On November 26, 2018, the U.S. Treasury released proposed regulations under section 163(j) of the Internal Revenue Code, which, as amended by last year's tax reform, generally limits deductibility of net business interest expense to 30 percent of adjusted taxable income ("ATI"). Taxpayers generally may apply the proposed regulations to taxable years beginning after 2017.
Notable Aspects of the Proposed Regulations
Broad Definition of "Interest." The new limitation applies to a wide range of payments for the use or forbearance of money, including commitment fees, debt issuance costs, and swap payments and other hedging activities (e.g., foreign currency forward transactions) made in connection with lending transactions.

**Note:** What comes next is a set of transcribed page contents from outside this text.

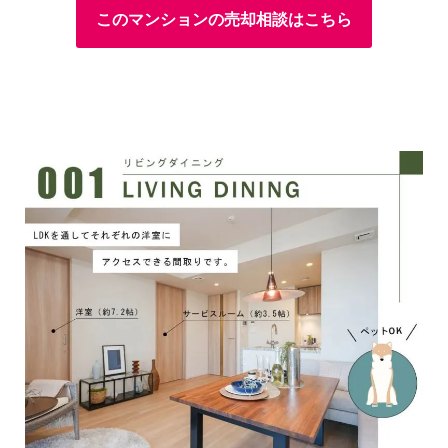
このマンションの売却相談はこちら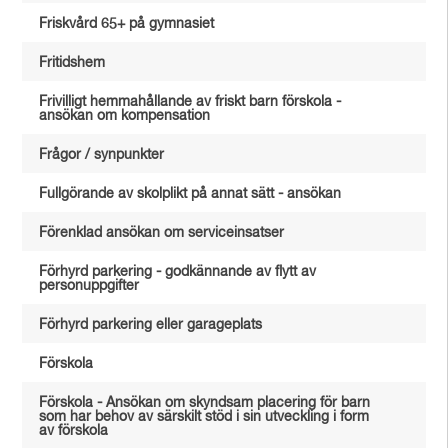
Friskvård 65+ på gymnasiet
Fritidshem
Frivilligt hemmahållande av friskt barn förskola -
ansökan om kompensation
Frågor / synpunkter
Fullgörande av skolplikt på annat sätt - ansökan
Förenklad ansökan om serviceinsatser
Förhyrd parkering - godkännande av flytt av
personuppgifter
Förhyrd parkering eller garageplats
Förskola
Förskola - Ansökan om skyndsam placering för barn
som har behov av särskilt stöd i sin utveckling i form
av förskola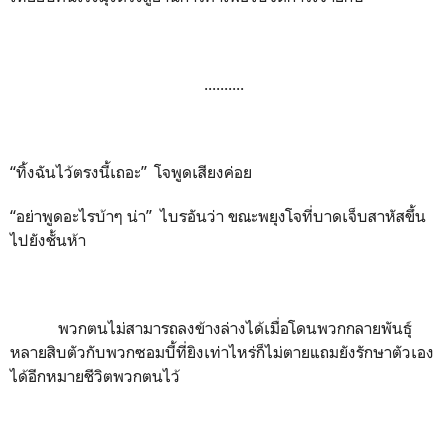
..........
“ทิ้งฉันไว้ตรงนี้เถอะ” โจพูดเสียงค่อย
“อย่าพูดอะไรบ้าๆ น่า” ไบรอันว่า ขณะพยุงโจที่บาดเจ็บสาหัสขึ้น
ไปยังชั้นห้า
พวกตนไม่สามารถลงข้างล่างได้เมื่อโดนพวกกลายพันธุ์
หลายสิบตัวกับพวกซอมบี้ที่ยิงเท่าไหร่ก็ไม่ตายแถมยังรักษาตัวเอง
ได้อีกหมายชีวิตพวกตนไว้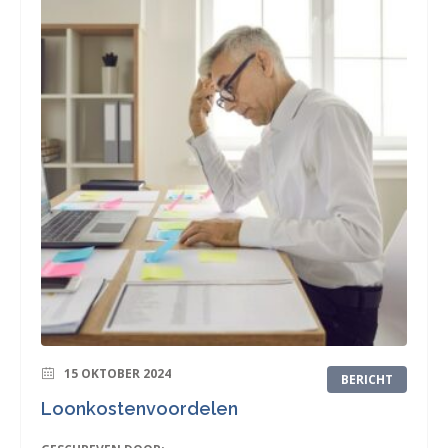
15 OKTOBER 2024
BERICHT
Loonkostenvoordelen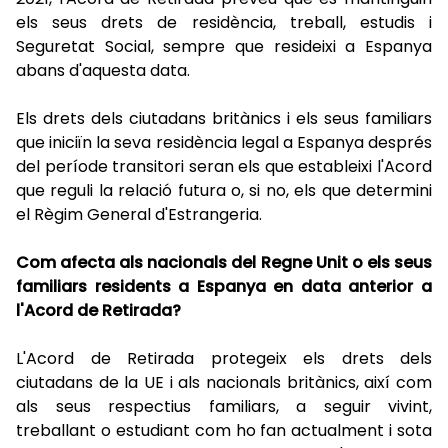
els seus drets de residència, treball, estudis i
Seguretat Social, sempre que resideixi a Espanya
abans d'aquesta data.
Els drets dels ciutadans britànics i els seus familiars
que iniciïn la seva residència legal a Espanya després
del període transitori seran els que estableixi l'Acord
que reguli la relació futura o, si no, els que determini
el Règim General d'Estrangeria.
Com afecta als nacionals del Regne Unit o els seus
familiars residents a Espanya en data anterior a
l'Acord de Retirada?
L'Acord de Retirada protegeix els drets dels
ciutadans de la UE i als nacionals britànics, així com
als seus respectius familiars, a seguir vivint,
treballant o estudiant com ho fan actualment i sota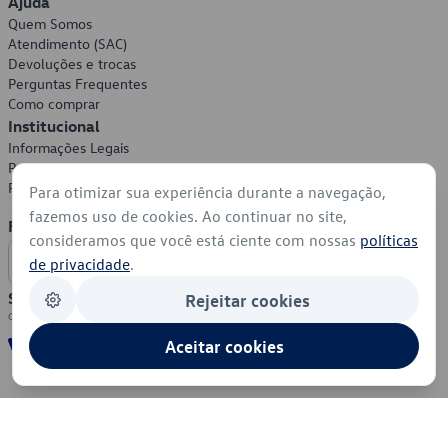
Ajuda
Quem Somos
Atendimento (SAC)
Devoluções e trocas
Perguntas Frequentes
Como comprar
Institucional
Informações Legais
Política de Privacidade
Política de Cookies
Para otimizar sua experiência durante a navegação,
fazemos uso de cookies. Ao continuar no site,
Formas de Pagamento
consideramos que você está ciente com nossas
políticas
de privacidade
.
Segurança
Rejeitar cookies
Aceitar cookies
© 2026 - Volkswagen do Brasil - Todos os direitos reservados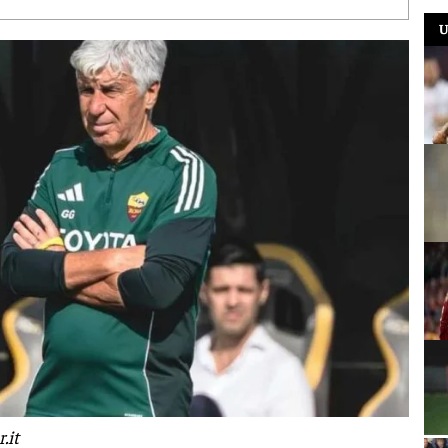
U
.it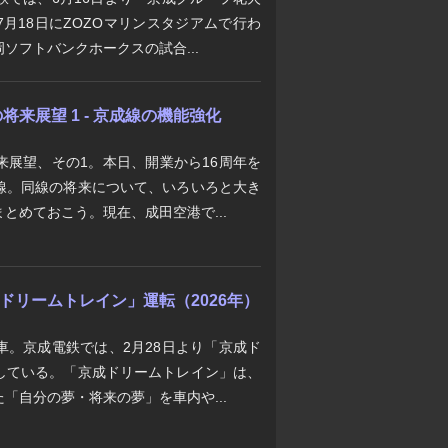
月18日にZOZOマリンスタジアムで行わ
ソフトバンクホークスの試合...
来展望 1 - 京成線の機能強化
来展望、その1。本日、開業から16周年を
線。同線の将来について、いろいろと大き
とめておこう。現在、成田空港で...
京成ドリームトレイン」運転（2026年）
車。京成電鉄では、2月28日より「京成ド
している。「京成ドリームトレイン」は、
「自分の夢・将来の夢」を車内や...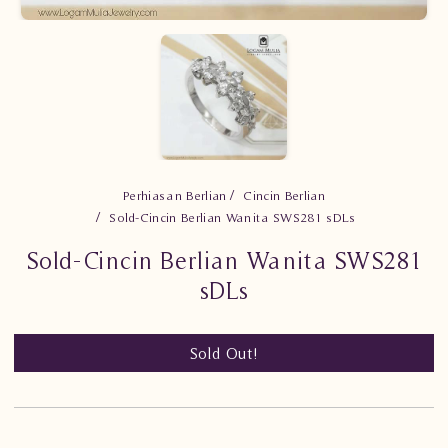
Perhiasan Berlian
Cincin Berlian
Sold-Cincin Berlian Wanita SWS281 sDLs
Sold-Cincin Berlian Wanita SWS281
sDLs
Sold Out!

ATI Calculation. To compute ATI, taxpayers compute their taxable income and then add/subtract specified adjustments, including, for taxable years beginning before 2022, adding back depreciation and amortization. The regulations provide that an amount incurred as depreciation or amortization but capitalized to inventory and included in cost of goods sold may not be added back, presumably even upon disposition of the inventory, a harsh result for inventory-rich taxpayers.
Excepted Businesses. Business interest includes only interest allocable to a trade or business under section 162 of the Internal Revenue Code, excluding certain businesses excepted from section 163(j) (e.g., regulated utilities, electing real property businesses). The regulations provide guidance relating to allocations of interest among excepted and non-excepted businesses and the procedure for certain businesses to elect out of section 163(j).
Foreign Corporations. The regulations apply to determine the deductibility of a controlled foreign corporation's interest expense generally in the same manner as a U.S. corporation with certain complex modifications. Business interest expense reduces the E&P of a foreign corporation even if not currently deductible as a result of section 163(j) (e.g., for purposes of the E&P limitation applicable to Subpart F). This could affect calculations under the new GILTI rules.
Partnerships. The regulations provide guidance on computing the limitation at the partnership level and the carryforward of disallowed interest of a partnership by its partners. Interestingly, while disallowed interest carried forward by a partner may be deducted in a subsequent year only if the partnership allocates excess limitation to the partner in that year, there appears to be no prohibition on using excess limitation from one trade or business of a partnership to permit deductibility of interest arising from another trade or business.
Consolidated Groups. As anticipated, the regulations clarify that consolidated groups calculate a single limitation.